You can omit papaya or mango in this recipe, but please don’t remove the fish sauce(unless you have to) if you want to create this salad with southeast Asian flare, this is what all about. Papaya and mango salad is a combination of my childhood happy memories influenced by Thai cooking. This lime-ginger vinaigrette is not only for salad, it is also best enjoyed for meat marinade, any type of salad and fantastic to serve with steamed or fried fish too. So, what are we waiting for? Maybe let’s start making a list or you might have most of the ingredients and the only thing you need to look for are green papaya and mango. Papaya and mango are mostly available in the produce section of any grocery store. If there’s an Asian grocery store that you know of, it will be worth the travel to pick some green papayas and green mangoes.
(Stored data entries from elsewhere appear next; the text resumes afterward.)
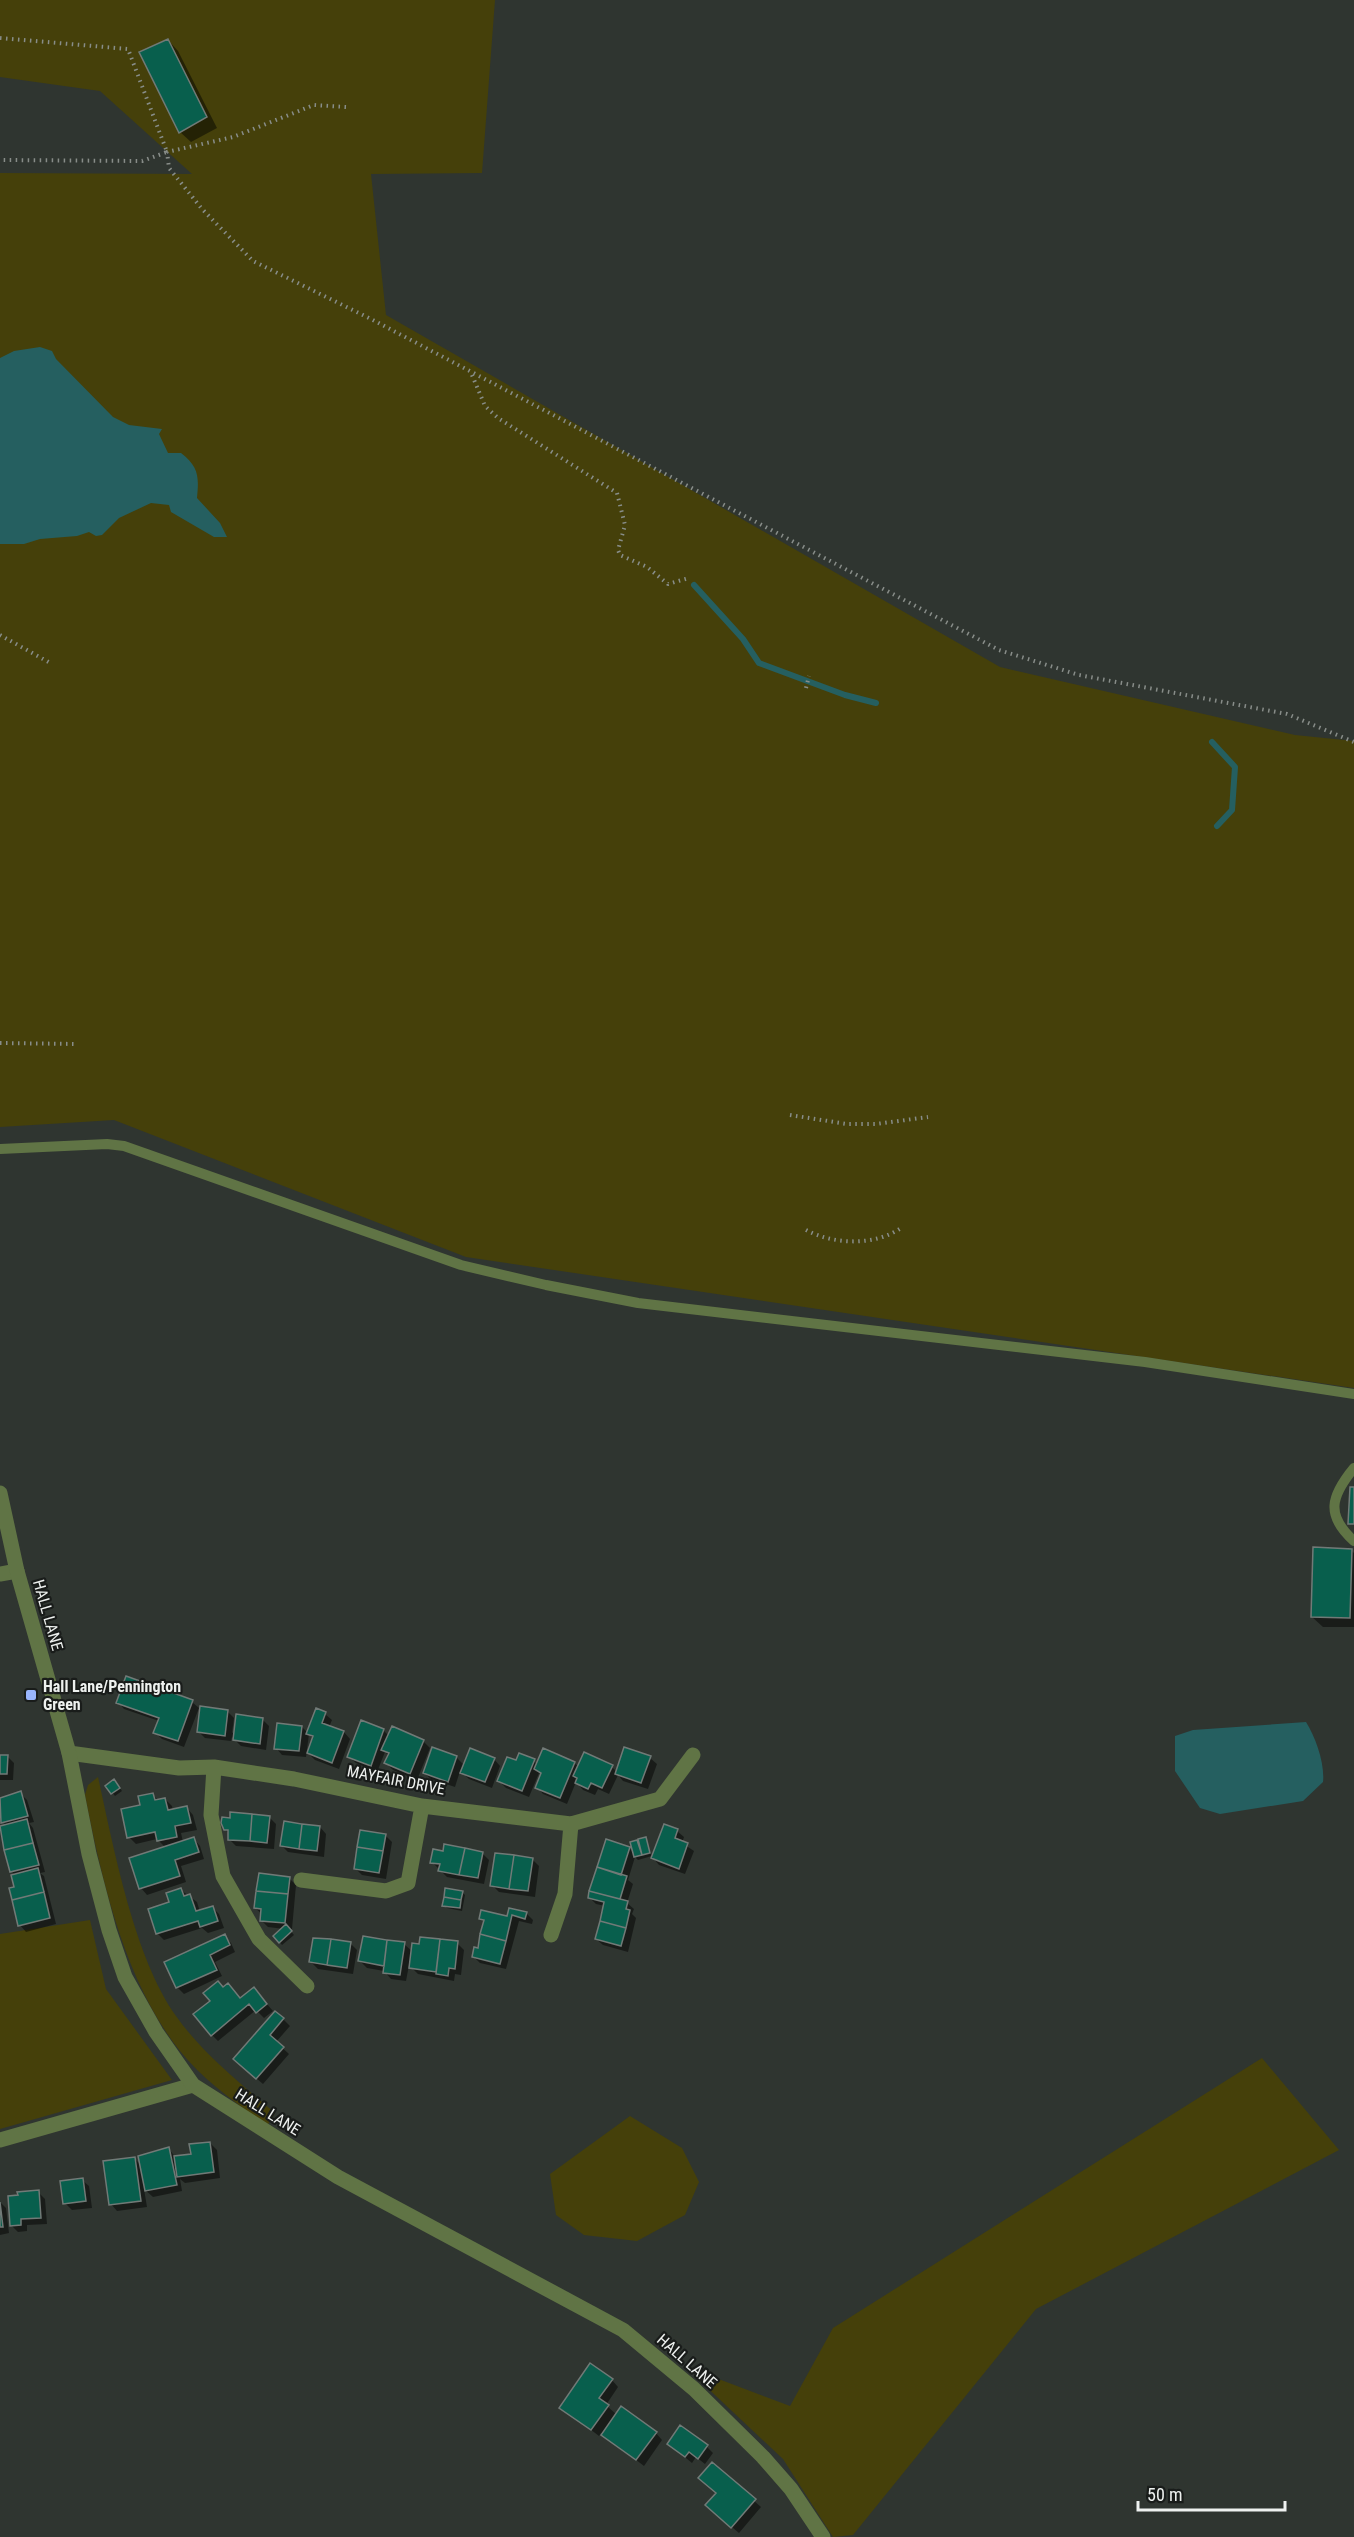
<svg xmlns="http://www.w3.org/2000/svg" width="1354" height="2537" viewBox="0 0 1354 2537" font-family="'Roboto Condensed',sans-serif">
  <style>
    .green { fill: #45400a }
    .water { fill: #255f60 }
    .shadow { fill: #0007 }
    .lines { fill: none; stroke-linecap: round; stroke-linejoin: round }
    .stream { stroke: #255f60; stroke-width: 6 }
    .building { fill: #085f4d; stroke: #717a77; stroke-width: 1.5 }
    .path { stroke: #888d89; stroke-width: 4; stroke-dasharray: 1.5 4.5; stroke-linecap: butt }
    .service { stroke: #607445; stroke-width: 10 }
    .minor { stroke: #607445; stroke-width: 15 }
    .tertiary { stroke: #607445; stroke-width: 15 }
    .poi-dot { fill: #99b5fd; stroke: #191c1a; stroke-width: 2 }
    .labels { text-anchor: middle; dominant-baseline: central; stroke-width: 4.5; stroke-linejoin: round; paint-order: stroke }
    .street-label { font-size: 16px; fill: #eef1ef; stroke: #191c1a }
    .poi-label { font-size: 16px; font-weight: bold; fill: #eef1ef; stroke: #191c1a; text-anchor: start }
  </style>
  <rect width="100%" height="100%" fill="#2f3530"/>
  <!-- green -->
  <path class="green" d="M0,0h495l-13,173 -111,1 15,141 614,352 295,68 59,6v647l-888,-131 -352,-137 -114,7v-954l192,1 -92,-83 -100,-14z
    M98,1777c16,72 36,180 78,239 27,38 64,67 99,97l-8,13c-30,-23 -63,-45 -87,-75 -55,-69 -78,-170 -95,-256l3,-10z
    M90,1920l16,69 66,91 -172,49v-195z
    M1262,2058l77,92 -303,159 -183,226 -20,2 -50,-78 -84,-79 9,-5 82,31 43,-78z
    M630,2116l52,32 17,34 -14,33 -48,26 -53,-6 -28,-20 -6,-41z"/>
  <!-- water -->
  <path class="water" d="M40,347l12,4 4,8 57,58 16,8 33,4 -3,5 9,19h13c18,14 18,24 16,45l23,25 7,14h-13l-43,-25 -2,-7 -18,-2 -32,15 -17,17 -6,1 -7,-4 -12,4 -37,3 -16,5h-24v-186l14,-7z
    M1306,1722c10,16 19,42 17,60l-20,19 -83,13 -20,-6 -25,-37v-35l18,-6z"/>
  <!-- shadow -->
  <path class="shadow" d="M168,40l10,11 39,77 -26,14 -11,-10z
    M1351,1550l3,3v74h-31l-11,-10z
    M118,1702h74l7,6 -15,39 -22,-8 -7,-7 4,-11 -35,-12z
    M227,1711l7,7 -2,15 30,-14 7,7 -3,24 -25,-4 -9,-9 -1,4 -26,-3 -7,-7z
    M325,1714l7,6 -3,7 15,5 6,7 -11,30 -24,-9 -7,-7 6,-14 -5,-5 -3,23 -24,-2 -6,-7 26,-21 6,6z
    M392,1728l32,14 6,6 -13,32 -24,-10 -7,-7 3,-7 -4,-4 -8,20 -21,-9 -7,-6 34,-27 6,6z
    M520,1755l18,9 36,-1 5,4h33l5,5 33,-14 7,6 -9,25 -25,-8 -5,-6 -9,19 -11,-5 -3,6 -12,-5 -7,-8 -9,22 -24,-10 -6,-7 5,-12 -3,-2 -10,24 -23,-9 -7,-7 18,-19z
    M0,1756h7l7,7 -1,17h-13z
    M456,1757l9,9 29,-7 6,7 -8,22 -23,-9 -9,-8 -5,16 -24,-8 -7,-6z
    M117,1784l5,7 -7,5 -8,-10z
    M20,1793l7,7 7,22 -5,1 4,5 12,44 -5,1 4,3 12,48 -30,8 -6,-7 -5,-50 -4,-4 -11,-43 6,-2 -6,-10v-17z
    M153,1795l6,6 6,-2 7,7 1,5 14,-3 6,7 4,15 -16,3 2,9 11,-3 6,7 4,13 -23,7 5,16 -39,13 -6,-7 25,-40 -9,-9 -21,5 -7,-7 12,-30z
    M269,1817l7,7 -2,25 -38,-3 -7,-7v-5l-4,-5 6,-9z
    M665,1826l12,5 7,6 -2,6 12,8 -9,23 -26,-9 -6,-7z
    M320,1827l6,7 -2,23 -36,-5 -6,-6z
    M385,1835l7,7 -6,37 -24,-4 -7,-7z
    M645,1839l7,17 -14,4 -3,-3 -7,23 5,4 -6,19 7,6 -2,5 4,4 -8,34 -25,-7 -7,-6 9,-33 -9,-2 -7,-7 40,-49 6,6 -3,-11z
    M482,1853l7,7 -5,24 -37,-7 -15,-15z
    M532,1859l7,7 -4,31 -36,-5 -7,-7z
    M289,1878l7,7 -4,44h-3l5,6 -12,10 -7,-9 9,-7 -16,-2 -7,-7 1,-6 -7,-6z
    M181,1890l16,12 3,10 12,-5 7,7 5,14 -16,5 -6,-5 -38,12 -7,-7z
    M462,1892l3,3 -3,16 -15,-3 -3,-3z
    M510,1909l16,4 7,7 -1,4 -13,-3 -13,48 -26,-6 -6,-6 5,-8 6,-27 -4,-4h27z
    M224,1936l7,7 4,9 -20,10 7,14 -38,18 -7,-7z
    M422,1938l35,5 7,7 -3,25 -6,-1 -1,7 -36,-7 -9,-9 -3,16 -15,-2 -7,-8 -17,-3 -7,-7 44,-17 9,8 8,-6z
    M350,1943l7,7 -4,24 -35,-5 -7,-7z
    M260,1996l13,15 -9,7 -8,-8 -38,31 -6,-6v-34z
    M283,2019l7,7 -14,16 13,12 -26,30 -21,-18z
    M210,2143l7,7 3,28 -35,5 -5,-4 2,12 -29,6 -9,-8 3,18 -30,4 -6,-7 24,-45 6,6 28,-16 7,9 17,-2z
    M82,2180l7,6 3,22 -20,2 -7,-7z
    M38,2192l7,7 2,25 -20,1v6l-9,1 -7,-7z
    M0,2202l6,6 3,25 -9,2z
    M612,2380l6,7 -12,18 11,10 39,18 6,7 -18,26 -43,-33 -2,3 -38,-29z
    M669,2444l38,3 6,6 -8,11 -9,-7 -4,6z
    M712,2464l49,43 -22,26 -25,-21 3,-19z"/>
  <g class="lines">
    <!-- stream -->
    <path class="stream" d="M694,585l49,54 16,24 86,32 31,8
      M1212,742l23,25 -3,43 -15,16"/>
  </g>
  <!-- building -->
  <path class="building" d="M168,39l39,78 -28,16 -40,-81z
    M1350,1487h4v37h-6z
    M1313,1547l39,2 -2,69 -39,-1z
    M126,1676l67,24 -15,41 -25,-8 6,-15 -43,-15z
    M200,1706l28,4 -3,26 -28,-4z
    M316,1708l10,4 -4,11 22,8 -12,32 -25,-10 6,-17 -7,-2z
    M236,1714l27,4 -3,26 -27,-4z
    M361,1720l23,9 -13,37 -24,-9z
    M277,1723l25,3 -3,25 -25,-2z
    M392,1726l32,14 -14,34 -26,-11 5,-10 -8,-3z
    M432,1747l25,9 -9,26 -25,-9z
    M624,1747l27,9 -10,27 -26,-9z
    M470,1748l25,10 -10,24 -25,-9z
    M543,1748l32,14 -15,36 -25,-10 6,-15 -7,-4z
    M584,1752l29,13 -11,23 -11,-5 -3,6 -13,-6 2,-5 -4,-2z
    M519,1753l16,6 -13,32 -25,-10 10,-24 9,3z
    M0,1755h8l-1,19h-7z
    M114,1779l6,9 -9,6 -6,-8z
    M21,1791l7,25 -27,7 -1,-25z
    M153,1793l2,7 10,-2 3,12 19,-4 4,17 -16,3 2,11 -20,4 -2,-9 -28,6 -6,-29 19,-4 -2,-9z
    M230,1812l22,2 -2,27 -22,-1v-10h-4l-3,-7 1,-6 8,1z
    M252,1814l18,2 -3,27 -17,-2z
    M27,1819l6,24 -29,7 -4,-24z
    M284,1821l18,3 -3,25 -19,-3z
    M302,1824l18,2 -3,25 -18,-2z
    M664,1824l14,5 -3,9 13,5 -9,26 -28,-11z
    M360,1830l26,4 -3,17 -26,-4z
    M194,1837l5,15 -24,8 5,16 -41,13 -10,-31z
    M646,1837l4,16 -8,2 -4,-16z
    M606,1839l24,8 -9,28 -24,-8z
    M637,1840l5,15 -8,2 -4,-15z
    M33,1843l6,22 -29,7 -6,-22z
    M444,1844l21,4 -6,27 -21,-4 2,-7 -10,-1 3,-14 10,2z
    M357,1847l26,4 -4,22 -25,-4z
    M465,1848l18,4 -5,26 -19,-3z
    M495,1853l19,2 -5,34 -19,-3z
    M514,1855l19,3 -5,33 -19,-2z
    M597,1867l30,9 -7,23 -31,-8z
    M38,1868l6,24 -32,8 -3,-12 5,-1 -3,-12z
    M259,1873l31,4 -2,17 -32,-3z
    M181,1888l3,8 6,-2 6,17 17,-5 5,15 -18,6 -2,-6 -42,13 -8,-25 21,-7 -3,-9z
    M445,1888l18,3 -2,9 -17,-3z
    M256,1891l32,3 -3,29 -25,-2 1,-12 -7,-1z
    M589,1891l39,10 -2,8 4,1 -4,18 -26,-7 4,-19 -16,-4z
    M44,1892l6,26 -32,8 -6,-26z
    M444,1897l17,3 -1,8 -18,-2z
    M509,1908l18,4 -2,7 -13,-4 -6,26 -26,-7 4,-14 -5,-1 2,-9 26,6z
    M600,1921l26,7 -5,18 -26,-7z
    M286,1924l6,7 -13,12 -6,-7z
    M225,1934l5,11 -20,10 7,15 -41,18 -12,-26z
    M480,1934l26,7 -6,23 -28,-7 2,-10 4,1z
    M363,1936l24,4 -3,26 -26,-5z
    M420,1937l20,2 -4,33 -27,-4 3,-25 7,1z
    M313,1938l18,1 -4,26 -18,-3z
    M331,1939l20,3 -4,26 -20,-3z
    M440,1939l18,2 -3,28 -6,-1 -1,8 -12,-2z
    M387,1940l18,2 -5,33 -17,-2z
    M218,1981l5,6 5,-4 12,15 14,-11 13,17 -11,9 -7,-9 -38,32 -18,-22 17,-13 -7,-8z
    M275,2011l9,7 -14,17 14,12 -28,32 -23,-20z
    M210,2142l4,30 -37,5 -3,-21 17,-2 -2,-10z
    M169,2147l8,38 -32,6 -7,-35z
    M135,2157l6,44 -32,4 -6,-44z
    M83,2178l3,23 -23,3 -3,-23z
    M39,2190l2,28 -20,1v6l-11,1 -2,-30 10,-1 -1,-3z
    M0,2202l3,25h-3z
    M590,2363l23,16 -14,19 10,7 -18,25 -32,-22z
    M621,2406l36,26 -21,28 -35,-25z
    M680,2425l28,20 -10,14 -9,-7 -4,5 -18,-13z
    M712,2462l44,37 -25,29 -26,-23 11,-12 -18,-15z"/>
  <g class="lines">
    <!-- path -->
    <path class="path" d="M0,38l128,11 39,103 -25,9 -142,-1
      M346,107l-32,-2 -81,32 -66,15 2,16 33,41 51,52 118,58 628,331 80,25 208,39 67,28
      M472,375l13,31 13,12 119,75 8,32 -7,25 2,5 27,12 21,17 21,-6
      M0,635l52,29
      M806,688l3,-12
      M0,1043l77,1
      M790,1115l57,9h29l52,-7
      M806,1230c28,15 69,16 95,-2"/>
    <!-- service -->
    <path class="service" d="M0,1149l107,-5 17,2 337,119 85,20 92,18 507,59 209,32
      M1354,1468c-23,28 -29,47 0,73"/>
    <!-- minor -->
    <path class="minor" d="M0,1574l17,-3
      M69,1753l110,15 35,-1 80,12 128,27 149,18 89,-25 33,-44
      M214,1767l-3,48 12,61 36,63 48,47
      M301,1880l85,11 22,-8 14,-77
      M551,1935l14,-41 6,-70
      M0,2140l193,-55"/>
    <!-- tertiary -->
    <path class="tertiary" d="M0,1493l17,78 52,182 20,101 20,76 16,47 31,55 37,53 145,92 285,153 71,59 69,68 28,32 32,48"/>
  </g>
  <!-- markers -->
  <rect class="poi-dot" x="25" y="1689" width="12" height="12" rx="3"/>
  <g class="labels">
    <!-- street labels -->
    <g class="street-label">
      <text transform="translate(48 1615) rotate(74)">HALL LANE</text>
      <text transform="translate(396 1780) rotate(11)">MAYFAIR DRIVE</text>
      <text transform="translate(268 2112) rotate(32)">HALL LANE</text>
      <text transform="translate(687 2361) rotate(41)">HALL LANE</text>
    </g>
    <!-- poi labels -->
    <g class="poi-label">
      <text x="43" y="1686">Hall Lane/Pennington<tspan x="43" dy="18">Green</tspan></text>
    </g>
  </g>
  <!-- scale -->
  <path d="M1138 2501v9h147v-9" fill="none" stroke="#eef1ef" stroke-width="3"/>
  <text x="1147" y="2501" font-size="18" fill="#eef1ef" stroke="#191c1a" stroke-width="4.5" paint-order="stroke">50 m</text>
</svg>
Get extra, green papayas and mangoes can survive on the countertop for two weeks (by then they’re ripe) or tuck the papayas and mangoes in the vegetable section of your fridge for the next use. There will be more recipes coming out. When you made it, please don’t be shy to come back and leave a comment, I’ll take everything that you say..Talk to you next time.
MANGO AND PAPAYA SALAD WITH GINGER AND LIME VINAIGRETTE
- 1 small to medium green or mid ripe but firm Papaya
- 1 large Mango, green or mid ripe but firm
- 1/4 cup Cilantro leaves, packed
- 10 Mint leaves, torn
- 1 Chilli, thinly sliced
- 2 tablespoon Ginger, grated or finely minced
- 1 large Lime, zest and juice
- 1 tbsp Kaffir lime leaf, thinly sliced (if available) or 2 tablespoons grated lemongrass
- 1 large Garlic cloves, minced
- 4 sprigs Cilantro leaves and stems, chopped
- 10 Mint leaves, chopped
- 1 tbsp Thai chili (optional), chopped
- 2 tablespoon Fish sauce
- 1/4 cup Olive oil
- 1 tablespoon Palm sugar or Brown sugar
- 1 few grind of Pepper
- 1 tbsp Salt to taste
- Half the papaya, scoop the seeds out and peel. Using a knife and chopping board or mandoline, julienne, or shred the papaya. Peel and shred the mango, the same size as the papaya. (don't forget there's a big flat stone at the center) Place in a large bowl combine with cilantro, mint and chili slices if using and set aside.
- Using a food processor, Place all the ingredients except salt. Process until smooth, taste, and add salt if necessary, add extra sugar or lime juice according to your taste. It should taste a little spicy, sweet and sour.
- Using pestle and mortar, add the herbs and ground pepper; muddle until they're all fully incorporated turning into a paste. Transfer to a small lidded jar, add the rest of the ingredients and shake until all the ingredients are infused together.
- Drizzle the vinaigrette into the bowl of papaya and mango and toss coating every strand. Line a leaf of lettuces, followed by papaya and mango salad. Serve immediately and enjoy!